Work task: When you copy the material below, keep every line exact and leave each picture out.

Records provided:
Start of Block

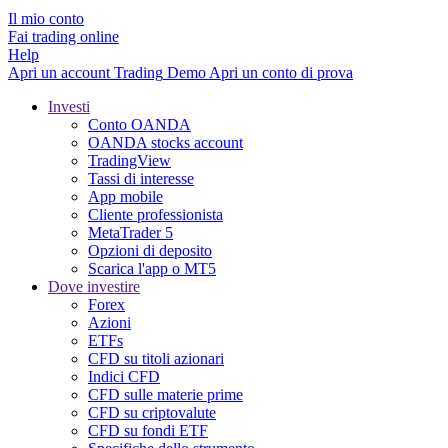
Il mio conto
Fai trading online
Help
Apri un account
Trading
Demo
Apri un conto di prova
Investi
Conto OANDA
OANDA stocks account
TradingView
Tassi di interesse
App mobile
Cliente professionista
MetaTrader 5
Opzioni di deposito
Scarica l'app o MT5
Dove investire
Forex
Azioni
ETFs
CFD su titoli azionari
Indici CFD
CFD sulle materie prime
CFD su criptovalute
CFD su fondi ETF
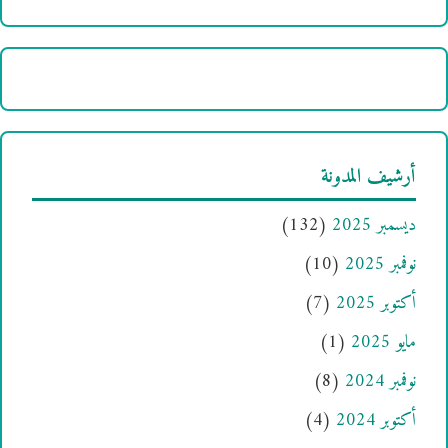
أرشيف المدونة
ديسمبر 2025
(132)
نوفمبر 2025
(10)
أكتوبر 2025
(7)
مايو 2025
(1)
نوفمبر 2024
(8)
أكتوبر 2024
(4)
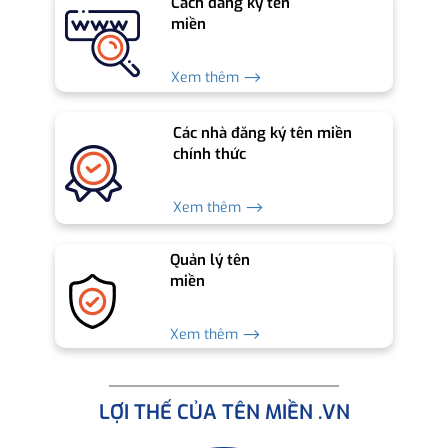
Cách đăng ký tên
miền
Xem thêm ⟶
Các nhà đăng ký tên miền
chính thức
Xem thêm ⟶
Quản lý tên
miền
Xem thêm ⟶
LỢI THẾ CỦA TÊN MIỀN .VN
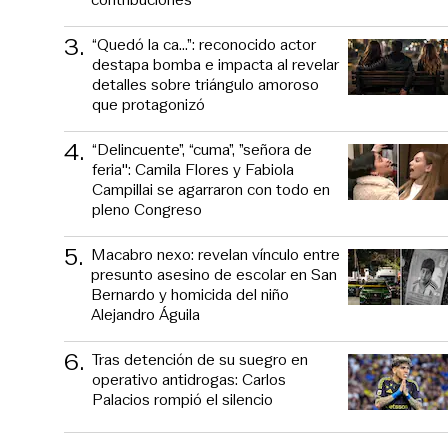
3
.
“Quedó la ca...”: reconocido actor
destapa bomba e impacta al revelar
detalles sobre triángulo amoroso
que protagonizó
4
.
“Delincuente”, “cuma”, ”señora de
feria": Camila Flores y Fabiola
Campillai se agarraron con todo en
pleno Congreso
5
.
Macabro nexo: revelan vínculo entre
presunto asesino de escolar en San
Bernardo y homicida del niño
Alejandro Águila
6
.
Tras detención de su suegro en
operativo antidrogas: Carlos
Palacios rompió el silencio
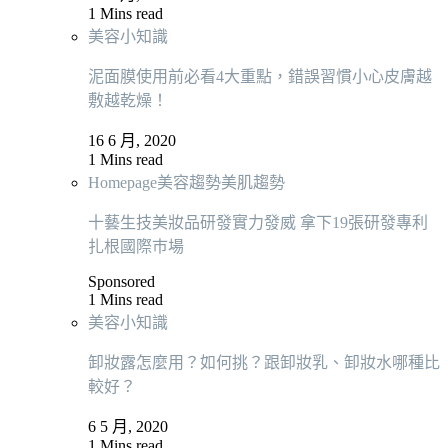
1 Mins read
美容小知識
泥面膜使用前必看4大重點，錯誤習慣小心皮膚越
敷越乾燥！
16 6 月, 2020
1 Mins read
Homepage
美容趨勢
美肌趨勢
十藝生技美妝品研發實力發威 拿下19張研發專利
扎根國際巿場
Sponsored
1 Mins read
美容小知識
卸妝露怎麼用？如何挑？跟卸妝乳、卸妝水哪種比
較好？
6 5 月, 2020
1 Mins read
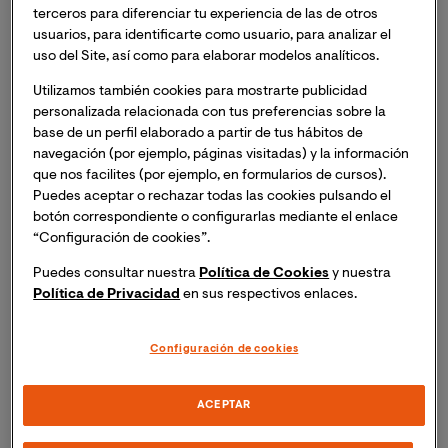
terceros para diferenciar tu experiencia de las de otros
Unión Europea. Es importantísimo escuchar.
usuarios, para identificarte como usuario, para analizar el
uso del Site, así como para elaborar modelos analíticos.
En todo caso, a mí me gusta invitar a la reflexión acerca
Utilizamos también cookies para mostrarte publicidad
de la realidad en la que todos vivimos. La Unión
personalizada relacionada con tus preferencias sobre la
Europea no reemplaza a los Estados miembros, todo lo
base de un perfil elaborado a partir de tus hábitos de
contrario, la Unión crea un marco común de
navegación (por ejemplo, páginas visitadas) y la información
convivencia orientado a preservar las particularidades
que nos facilites (por ejemplo, en formularios de cursos).
de cada uno de sus miembros. Eso es lo bonito de la
Puedes aceptar o rechazar todas las cookies pulsando el
Unión Europea, que no tiene vocación de reemplazar
botón correspondiente o configurarlas mediante el enlace
“Configuración de cookies”.
sino de preservar la cultura de cada uno de sus
miembros, de forma que todos podamos disfrutar de su
Puedes consultar nuestra
Política de Cookies
y nuestra
diversidad.
Política de Privacidad
en sus respectivos enlaces.
Por supuesto, muchas de las libertades y derechos que
Configuración de cookies
disfrutamos son fruto del esfuerzo nacional de cada
uno de los Estados miembros. La Unión Europea no
ACEPTAR
pretende esconder esos logros. Pero no por ello hay
que obviar las numerosísimas aportaciones de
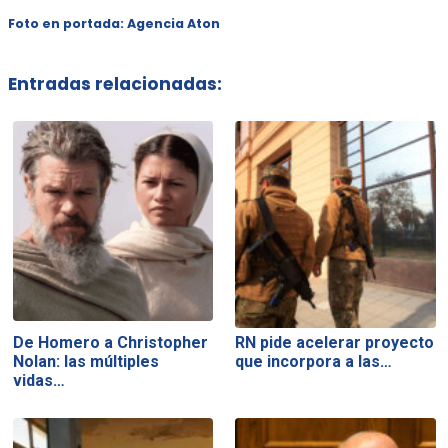
Foto en portada: Agencia Aton
Entradas relacionadas:
De Homero a Christopher
RN pide acelerar proyecto
Nolan: las múltiples
que incorpora a las…
vidas…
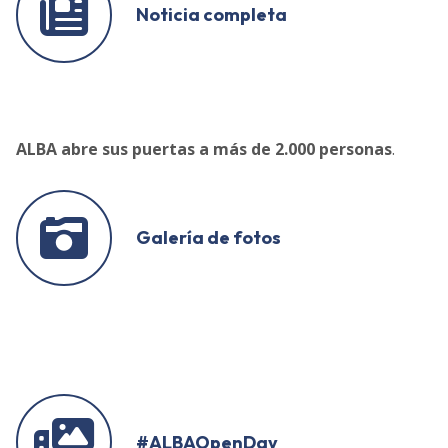
Noticia completa
ALBA abre sus puertas a más de 2.000 personas
.
Galería de fotos
#ALBAOpenDay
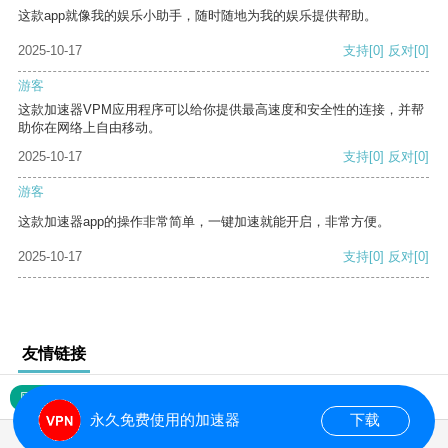
这款app就像我的娱乐小助手，随时随地为我的娱乐提供帮助。
2025-10-17
支持
[0]
反对
[0]
游客
这款加速器VPM应用程序可以给你提供最高速度和安全性的连接，并帮
助你在网络上自由移动。
2025-10-17
支持
[0]
反对
[0]
游客
这款加速器app的操作非常简单，一键加速就能开启，非常方便。
2025-10-17
支持
[0]
反对
[0]
友情链接
网站地图
永久免费使用的加速器
下载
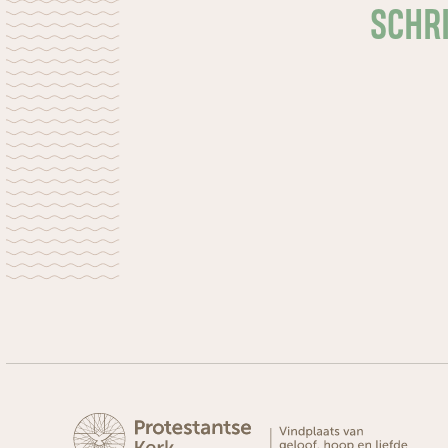
SCHRI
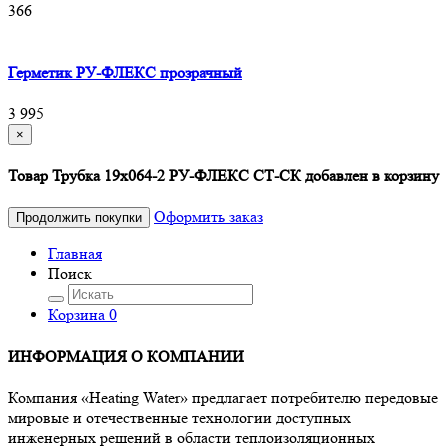
366
Герметик РУ-ФЛЕКС прозрачный
3 995
×
Товар Трубка 19х064-2 РУ-ФЛЕКС СТ-СК добавлен в корзину
Оформить заказ
Продолжить покупки
Главная
Поиск
Корзина
0
ИНФОРМАЦИЯ О КОМПАНИИ
Компания «Heating Water» предлагает потребителю передовые
мировые и отечественные технологии доступных
инженерных решений в области теплоизоляционных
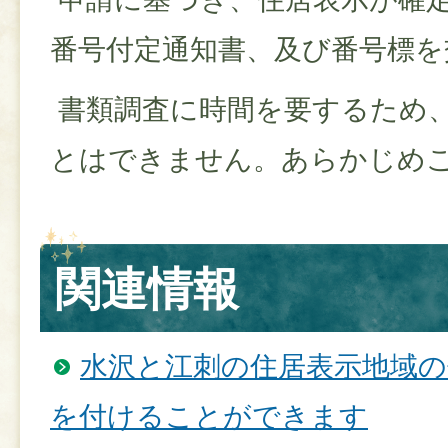
番号付定通知書、及び番号標を
書類調査に時間を要するため
とはできません。あらかじめ
関連情報
水沢と江刺の住居表示地域の
を付けることができます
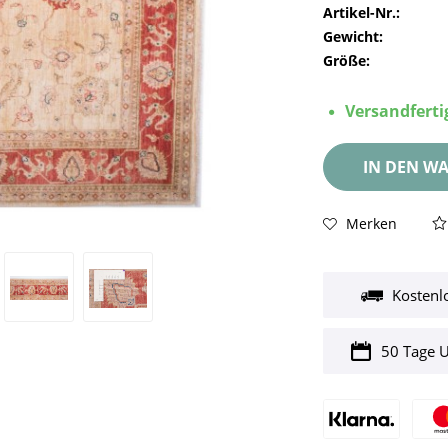
Artikel-Nr.:
Gewicht:
Größe:
Versandfertig
IN DEN
WA
Merken
Kostenl
50 Tage 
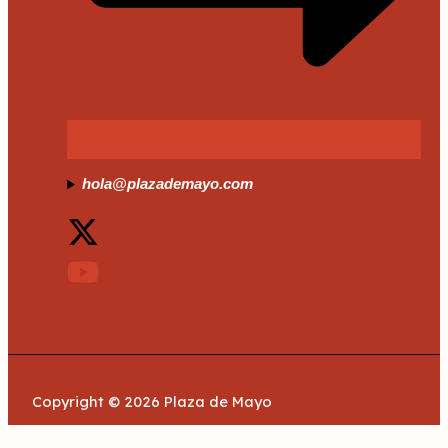
hola@plazademayo.com
Copyright © 2026 Plaza de Mayo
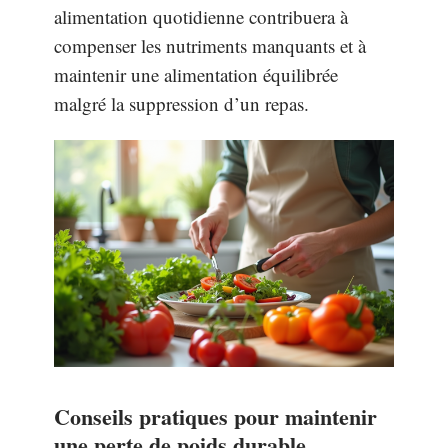
alimentation quotidienne contribuera à
compenser les nutriments manquants et à
maintenir une alimentation équilibrée
malgré la suppression d’un repas.
Conseils pratiques pour maintenir
une perte de poids durable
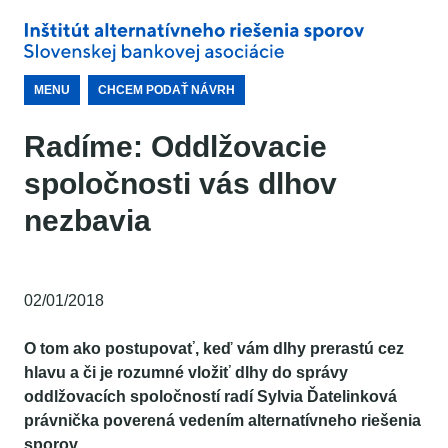
MENU
CHCEM PODAŤ NÁVRH
Radíme: Oddlžovacie
spoločnosti vás dlhov
nezbavia
02/01/2018
O tom ako postupovať, keď vám dlhy prerastú cez
hlavu a či je rozumné vložiť dlhy do správy
oddlžovacích spoločností radí Sylvia Ďatelinková
právnička poverená vedením alternatívneho riešenia
sporov.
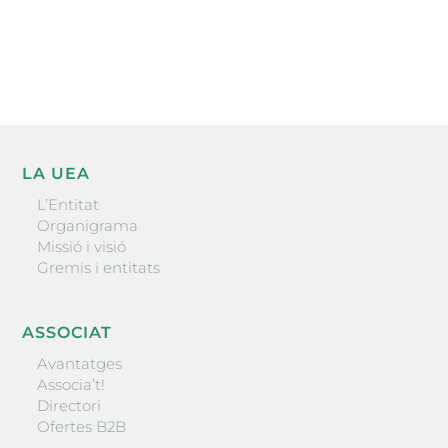
He llegit i accepto la poítica de privacitat
ENVIAR
LA UEA
L’Entitat
Organigrama
Missió i visió
Gremis i entitats
ASSOCIAT
Avantatges
Associa’t!
Directori
Ofertes B2B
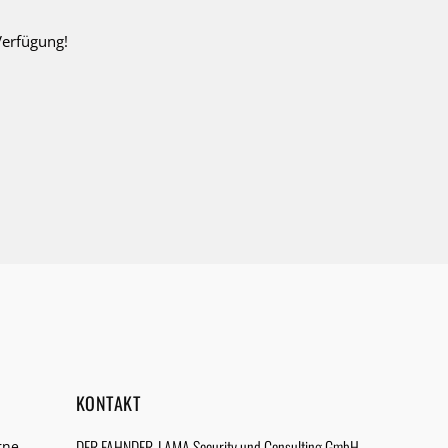
Verfügung!
KONTAKT
DER FAHNDER-LAMA Security und Consulting GmbH
rne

End of Block

Result of the task:
Il mio conto
Fai trading online
Help
Apri un account
Trading
Demo
Apri un conto di prova
Investi
Conto OANDA
OANDA stocks account
TradingView
Tassi di interesse
App mobile
Cliente professionista
MetaTrader 5
Opzioni di deposito
Scarica l'app o MT5
Dove investire
Forex
Azioni
ETFs
CFD su titoli azionari
Indici CFD
CFD sulle materie prime
CFD su criptovalute
CFD su fondi ETF
أرشيف المدونة
ديسمبر 2025
(132)
نوفمبر 2025
(10)
أكتوبر 2025
(7)
مايو 2025
(1)
نوفمبر 2024
(8)
أكتوبر 2024
(4)
Cách đăng ký tên
miền
Xem thêm ⟶
Các nhà đăng ký tên miền
chính thức
Xem thêm ⟶
Quản lý tên
miền
Xem thêm ⟶
LỢI THẾ CỦA TÊN MIỀN .VN
3
.
“Quedó la ca...”: reconocido actor
destapa bomba e impacta al revelar
detalles sobre triángulo amoroso
que protagonizó
4
.
“Delincuente”, “cuma”, ”señora de
feria": Camila Flores y Fabiola
Campillai se agarraron con todo en
pleno Congreso
5
.
Macabro nexo: revelan vínculo entre
presunto asesino de escolar en San
Bernardo y homicida del niño
Alejandro Águila
6
.
Tras detención de su suegro en
operativo antidrogas: Carlos
Palacios rompió el silencio
1 Mins read
美容小知識
泥面膜使用前必看4大重點，錯誤習慣小心皮膚越
敷越乾燥！
16 6 月, 2020
1 Mins read
Homepage
美容趨勢
美肌趨勢
十藝生技美妝品研發實力發威 拿下19張研發專利
扎根國際巿場
Sponsored
1 Mins read
美容小知識
卸妝露怎麼用？如何挑？跟卸妝乳、卸妝水哪種比
較好？
6 5 月, 2020
1 Mins read
terceros para diferenciar tu experiencia de las de otros
Unión Europea. Es importantísimo escuchar.
usuarios, para identificarte como usuario, para analizar el
uso del Site, así como para elaborar modelos analíticos.
En todo caso, a mí me gusta invitar a la reflexión acerca
Utilizamos también cookies para mostrarte publicidad
de la realidad en la que todos vivimos. La Unión
personalizada relacionada con tus preferencias sobre la
Europea no reemplaza a los Estados miembros, todo lo
base de un perfil elaborado a partir de tus hábitos de
contrario, la Unión crea un marco común de
navegación (por ejemplo, páginas visitadas) y la información
convivencia orientado a preservar las particularidades
que nos facilites (por ejemplo, en formularios de cursos).
de cada uno de sus miembros. Eso es lo bonito de la
Puedes aceptar o rechazar todas las cookies pulsando el
Unión Europea, que no tiene vocación de reemplazar
botón correspondiente o configurarlas mediante el enlace
“Configuración de cookies”.
sino de preservar la cultura de cada uno de sus
miembros, de forma que todos podamos disfrutar de su
Puedes consultar nuestra
Política de Cookies
y nuestra
diversidad.
Política de Privacidad
en sus respectivos enlaces.
Por supuesto, muchas de las libertades y derechos que
Configuración de cookies
disfrutamos son fruto del esfuerzo nacional de cada
uno de los Estados miembros. La Unión Europea no
ACEPTAR
pretende esconder esos logros. Pero no por ello hay
que obviar las numerosísimas aportaciones de
Foto en portada: Agencia Aton
Entradas relacionadas:
De Homero a Christopher
RN pide acelerar proyecto
Nolan: las múltiples
que incorpora a las…
vidas…
Noticia completa
ALBA abre sus puertas a más de 2.000 personas
.
Galería de fotos
#ALBAOpenDay
这款app就像我的娱乐小助手，随时随地为我的娱乐提供帮助。
2025-10-17
支持
[0]
反对
[0]
游客
这款加速器VPM应用程序可以给你提供最高速度和安全性的连接，并帮
助你在网络上自由移动。
2025-10-17
支持
[0]
反对
[0]
游客
这款加速器app的操作非常简单，一键加速就能开启，非常方便。
2025-10-17
支持
[0]
反对
[0]
友情链接
网站地图
永久免费使用的加速器
下载
SCHRI
366
Герметик РУ-ФЛЕКС прозрачный
3 995
×
Товар Трубка 19х064-2 РУ-ФЛЕКС СТ-СК добавлен в корзину
Оформить заказ
Продолжить покупки
Главная
Поиск
Корзина
0
ИНФОРМАЦИЯ О КОМПАНИИ
Компания «Heating Water» предлагает потребителю передовые
мировые и отечественные технологии доступных
инженерных решений в области теплоизоляционных
番号付定通知書、及び番号標を
書類調査に時間を要するため
とはできません。あらかじめ
関連情報
水沢と江刺の住居表示地域の
を付けることができます
Artikel-Nr.:
Gewicht:
Größe:
Versandfertig
IN DEN
WA
Merken
Kostenl
50 Tage 
hola@plazademayo.com
Copyright © 2026 Plaza de Mayo
alimentation quotidienne contribuera à
compenser les nutriments manquants et à
maintenir une alimentation équilibrée
malgré la suppression d’un repas.
Conseils pratiques pour maintenir
une perte de poids durable
MENU
CHCEM PODAŤ NÁVRH
Radíme: Oddlžovacie
spoločnosti vás dlhov
nezbavia
02/01/2018
O tom ako postupovať, keď vám dlhy prerastú cez
hlavu a či je rozumné vložiť dlhy do správy
oddlžovacích spoločností radí Sylvia Ďatelinková
právnička poverená vedením alternatívneho riešenia
sporov.
He llegit i accepto la poítica de privacitat
ENVIAR
LA UEA
L’Entitat
Organigrama
Missió i visió
Gremis i entitats
ASSOCIAT
Avantatges
Associa’t!
Directori
Ofertes B2B
Verfügung!
KONTAKT
DER FAHNDER-LAMA Security und Consulting GmbH
rne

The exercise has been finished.